Человек независимых суждений, Румянцев обзавелся сонмом недругов в вельможном Петербурге. Однако Александр I не без колкости говаривал им: «Граф никогда и ничего не просил у меня для себя, тогда как другие просят почестей и денег то для себя, то для родных».

Глава 3

В нептуновой люльке

Под дугой коренника лопотал колоколец: «Гони, денег не жалей, со мной ездить веселей, гони, денег не жалей, со мной ездить веселей…» Заяц выскочит на большак, прижмет уши да и задаст стрекача, петляя и подпрыгивая. Ямщик на облучке перекрестится: «Ду-урная примета».

А барин завернулся в тулуп, барину мысли покоя не дают: как-то примет «молодого мореходца» его сиятельство канцлер Румянцев? Иван-то Федорович заверил: пошлет-де тебя граф, непременно пошлет, приезжай только поскорее, милый друг. А не ровен час, отказ… Что тогда? Легко сказать – приезжай скорей! Сколь времени понапрасну убито, только вот недавно получили в Архангельске приказ: отрядить в Санкт-Петербург господина флота лейтенанта Коцебу.

В ямских станах обдавало сосновым жаром. Становихи собирали на стол. Хорошо было в натопленной избе, но Коцебу не сиделось – он торопил с подставой. И, умащиваясь в санях, закутываясь в тулуп, опять понукал возницу.

– И-эх, барин, – ворчал ямщик, – куда-а спешишь, все там будем. – Но лошадей погонял, предвкушая чаевые. Полосатым шлагбаумом начался державный стольный град.

– Пожалуйте-с подорожную, – просипел унтер.

Глава 4

Поэт и натуралист

Карета, стуча большими колесами, подкатила к отелю «Белый орел». Кучер в широкополой шляпе проворно спрыгнул с козел и отворил дверцу кареты. В тот же миг на порог отеля выскочил хозяин-пузанчик и, обдергивая куртку, низко кланяясь и улыбаясь, зачастил:

– Добрый день, сударь, милости просим, сударь…

Приезжий потребовал комнату во втором этаже и чтобы непременно окнами на рейд.

Хозяин проводил гостя и, одолеваемый любопытством, быстренько скатился по лестнице, чтобы потолковать с кучером. Увы, этот пентюх только и мог сообщить, что господина зовут Адельберт фон Шамиссо и что он, сдается, ничего себе, хороший, а впрочем, кто его там разберет.

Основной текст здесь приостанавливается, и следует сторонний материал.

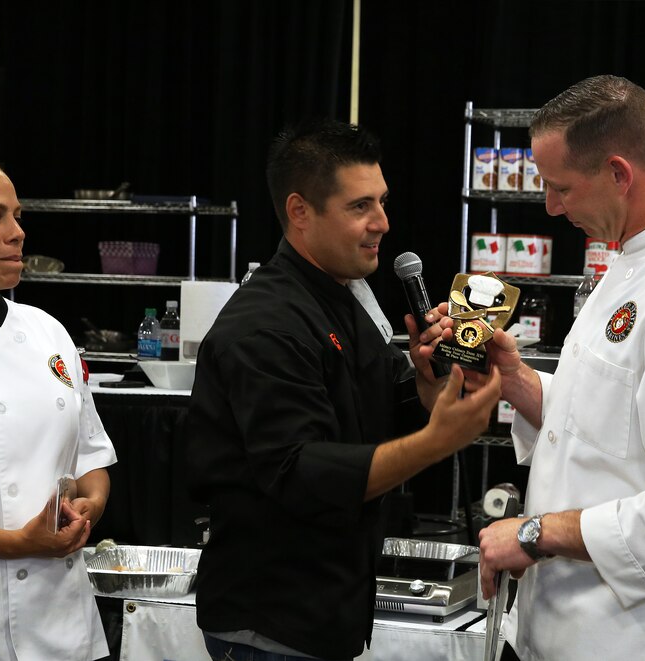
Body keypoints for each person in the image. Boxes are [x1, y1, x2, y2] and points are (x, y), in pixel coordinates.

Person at [458, 75, 645, 660]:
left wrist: (535, 532)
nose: (551, 207)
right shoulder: (635, 257)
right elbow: (614, 427)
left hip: (642, 640)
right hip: (576, 626)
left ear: (619, 174)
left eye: (561, 188)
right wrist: (517, 381)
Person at [186, 118, 502, 661]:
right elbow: (300, 472)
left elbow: (378, 406)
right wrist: (437, 440)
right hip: (271, 624)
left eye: (382, 202)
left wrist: (430, 392)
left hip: (329, 609)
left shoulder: (343, 296)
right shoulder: (264, 325)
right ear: (300, 211)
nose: (382, 222)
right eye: (360, 207)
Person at [0, 152, 116, 660]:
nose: (17, 231)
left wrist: (90, 505)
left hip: (62, 624)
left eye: (18, 216)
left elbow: (91, 459)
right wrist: (17, 544)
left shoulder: (46, 330)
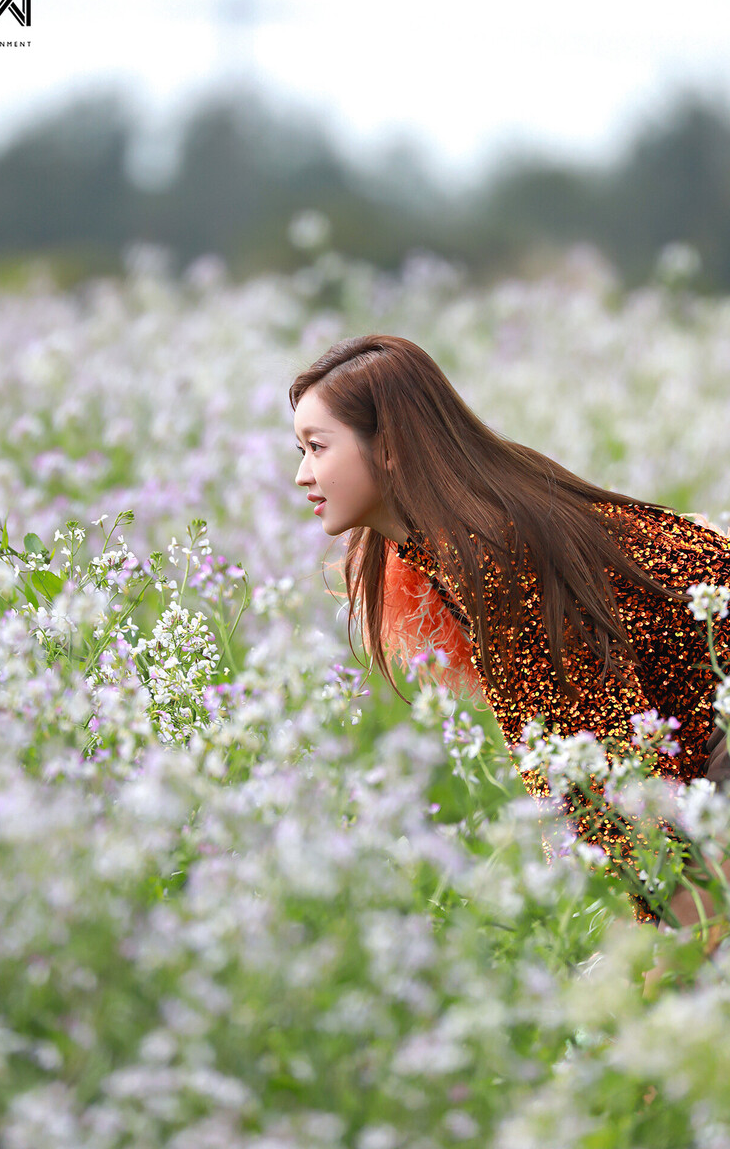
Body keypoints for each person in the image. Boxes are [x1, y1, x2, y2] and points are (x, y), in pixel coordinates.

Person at [291, 333, 730, 945]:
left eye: (317, 447)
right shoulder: (446, 548)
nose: (301, 474)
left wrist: (657, 964)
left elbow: (612, 781)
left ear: (388, 448)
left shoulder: (493, 555)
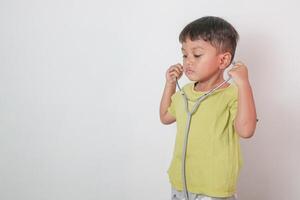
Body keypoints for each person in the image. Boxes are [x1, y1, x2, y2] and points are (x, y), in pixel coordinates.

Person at [159, 16, 258, 200]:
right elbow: (165, 116)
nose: (188, 61)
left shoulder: (231, 94)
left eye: (196, 55)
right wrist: (170, 83)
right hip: (181, 182)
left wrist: (244, 84)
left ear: (223, 60)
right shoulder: (186, 92)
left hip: (214, 187)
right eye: (185, 54)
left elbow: (246, 130)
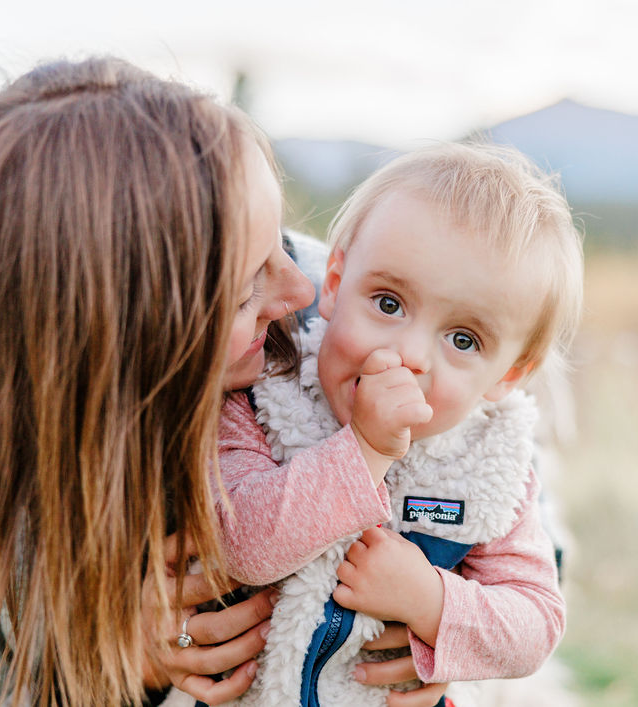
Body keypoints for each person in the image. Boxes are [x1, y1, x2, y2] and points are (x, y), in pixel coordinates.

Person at [0, 56, 440, 707]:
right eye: (242, 294)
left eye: (282, 247)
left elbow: (502, 481)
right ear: (118, 348)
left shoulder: (344, 305)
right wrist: (104, 661)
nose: (298, 291)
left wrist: (441, 625)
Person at [196, 142, 584, 706]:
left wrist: (431, 601)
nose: (408, 354)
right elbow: (240, 543)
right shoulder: (266, 392)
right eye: (388, 303)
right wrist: (364, 452)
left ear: (508, 376)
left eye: (463, 340)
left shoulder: (489, 461)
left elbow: (535, 623)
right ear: (333, 283)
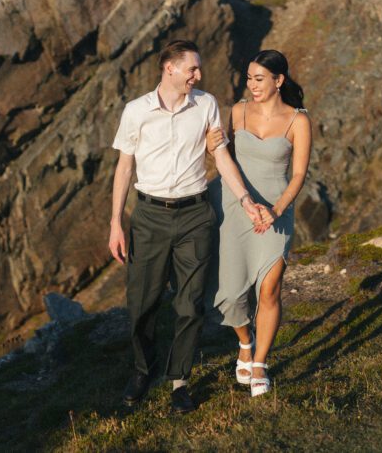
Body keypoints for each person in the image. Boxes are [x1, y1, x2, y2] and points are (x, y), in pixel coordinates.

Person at [108, 40, 273, 415]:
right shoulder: (137, 111)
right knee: (141, 304)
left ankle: (179, 381)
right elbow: (123, 168)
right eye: (192, 69)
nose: (198, 76)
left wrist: (246, 200)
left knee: (189, 303)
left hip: (195, 215)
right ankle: (142, 369)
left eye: (198, 70)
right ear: (170, 69)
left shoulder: (207, 105)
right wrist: (116, 223)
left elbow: (221, 157)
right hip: (148, 216)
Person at [206, 49, 311, 397]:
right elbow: (226, 159)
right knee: (232, 293)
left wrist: (277, 209)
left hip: (276, 211)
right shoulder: (237, 111)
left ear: (279, 81)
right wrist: (211, 147)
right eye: (249, 78)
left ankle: (261, 363)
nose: (252, 85)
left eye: (259, 79)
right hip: (235, 209)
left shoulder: (299, 121)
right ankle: (245, 341)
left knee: (269, 290)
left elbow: (298, 174)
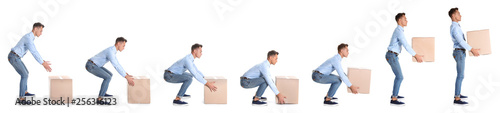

Утром гость спросил перо и чернила. Хозяин, войдя в комнату, застал его у распахнутого окна с «долландом» в руках: господин озирал рейд в подзорную трубу, сработанную в лондонской мастерской знаменитого Джона Долланда.

Глава 5

К мысу Горн

Пассат гудел в вантах. Ночами летучие рыбы шлепались на палубу. Гремели ливни. И налетали шквалы, сменяясь невзначай ленивыми штилями. Атлантикой шел «Рюрик».

В череде походных будней выдался однажды день, когда на грот-матче забелела афишка, извещавшая, что ныне будет дана «пиеса собственного сочинения – „Крестьянская свадьба“.

В закатный час, золотой и тихий, собрались все в той части корабля на верхней палубе, где обычно читали приказы и не разрешали сидеть. Но теперь шканцы походили на деревенскую околицу.

Пьеса «собственного сочинения» оказалась не ахти какой, но зрители надорвали животики. Уж очень позабавила их «невеста» с насурмленными бровями, с ватными бедрами, в цветастом платке.

– Ай да Тефей! Штукарь! – раздалось со всех сторон при выходе «невесты», в которой зрители тотчас признали Тефея Карьянцына. – Давай ходи, покачивай! Ну и девка!